Edit: I am not necessarily looking for a sharp optimal value. If we can prove that there exists some $\theta$ such that $$\min_{\substack{i, j\\i\neq j}}|\bar{x}_i-\bar{x}_j|\geq \delta(N,r) r$$ for some $\delta(N,r)\in(0,1)$ this would be a nice step.

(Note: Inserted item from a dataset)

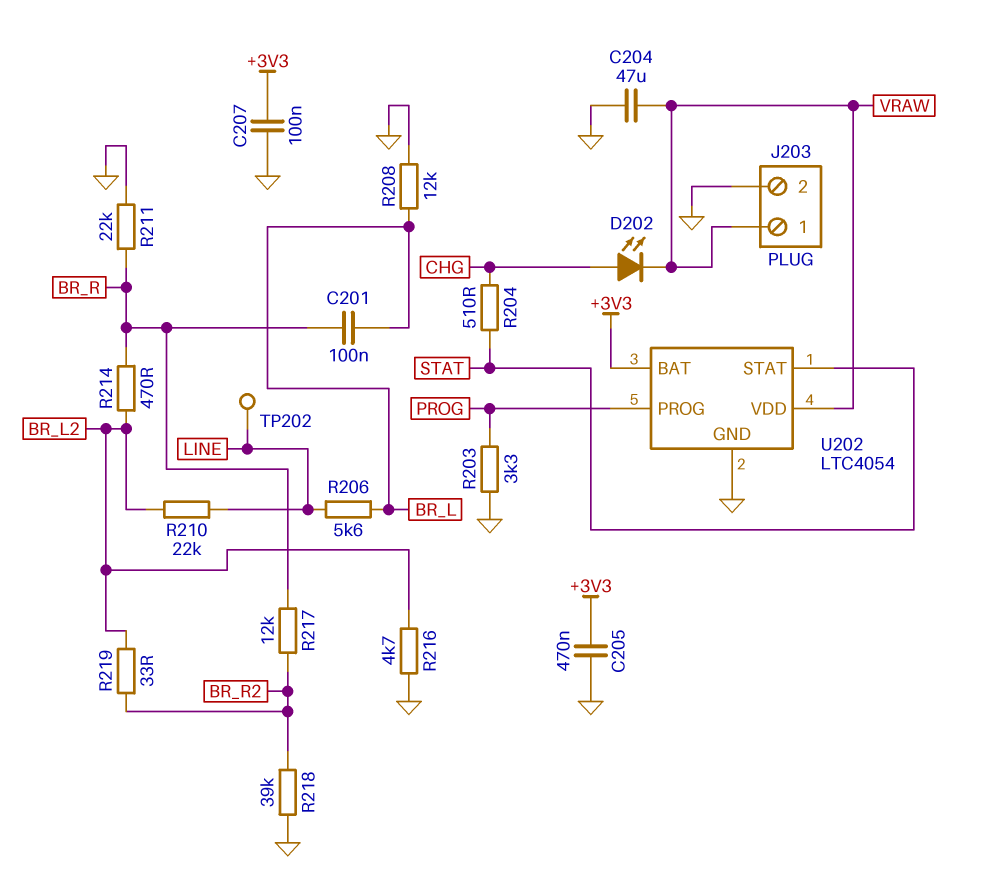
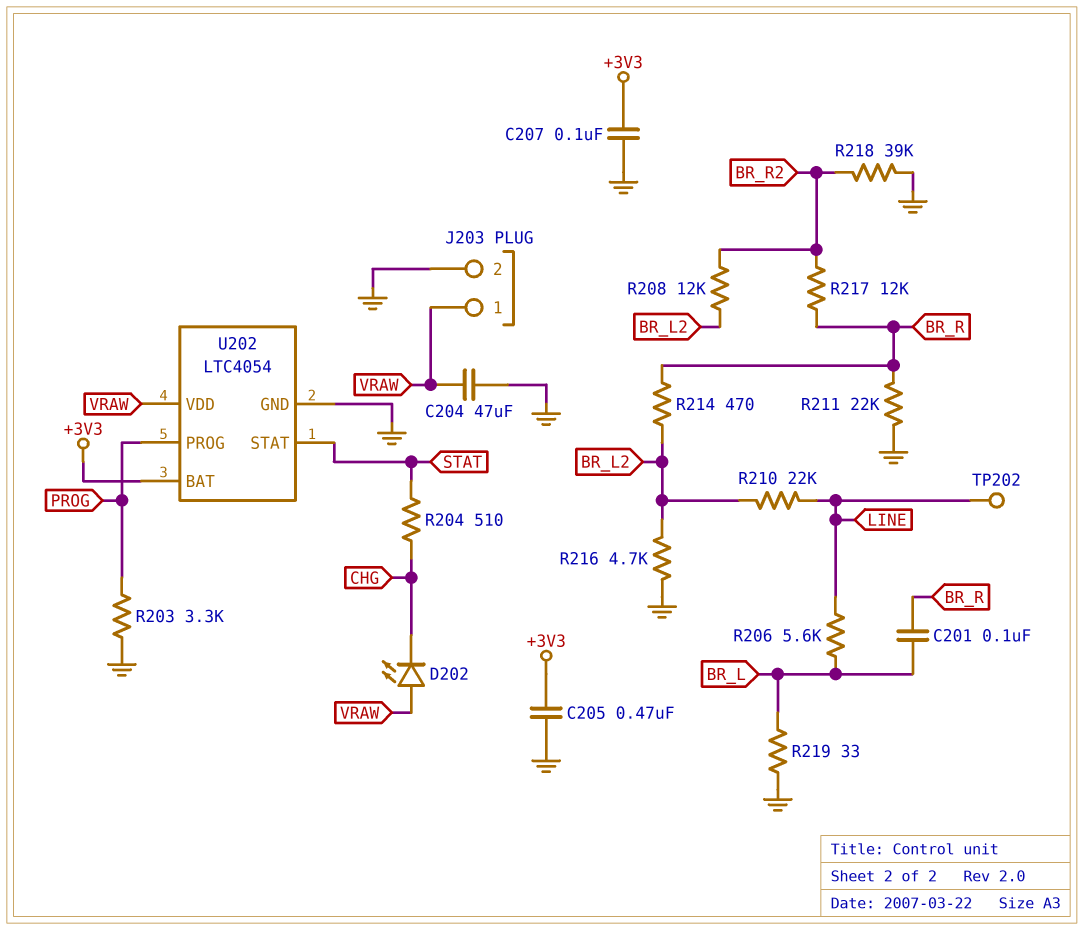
D202: LED (A CHG, K VRAW) -> LED (A VRAW, K CHG)
R208: 12k (BR_L, GND) -> 12k (BR_L2, BR_R2)
R219: 33 (BR_L2, BR_R2) -> 33 (BR_L, GND)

First let us consider one pair of points. We can rotate the coordinates so the $x$ axis is perpendicular to the line between them. The two points will then be $(x,a)$ and $(x,b)$ and the minimum coordinate distance is zero. As we rotate the coordinates they are at $(x\cos \theta - b \sin \theta, x \sin \theta+b \cos \theta)$ and $(x\cos \theta - a \sin \theta, x \sin \theta+a \cos \theta)$ with minimum distance $\min((a-b) \sin \theta, (a-b) \cos \theta)$ We will care about small angles, so the minimum distance will be $(a-b)\sin \theta$. You have said that $a-b \ge r$
You have $\frac 12N(N-1)$ pairs of points. Each pair will define four directions for the $+x$ axis where the minimum distance is zero. Intuitively, you want to rotate the coordinates so your axes are as far from these directions as possible. You can imagine plotting the $2N(N-1)$ directions for the $+x$ axis around the circle. There must be a gap of at least $\frac {\pi}{N(N-1)}$ radians between two neighboring points. The centerline of that gap will have a minimum difference of $r \sin \left(\frac {\pi}{2N(N-1)}\right)$. You can do somewhat better if the distance between the points on one side is greater than $r$ by moving $\theta$ in that direction or by choosing a smaller gap where the point spacings for the lines on each side is larger, but this is a lower bound.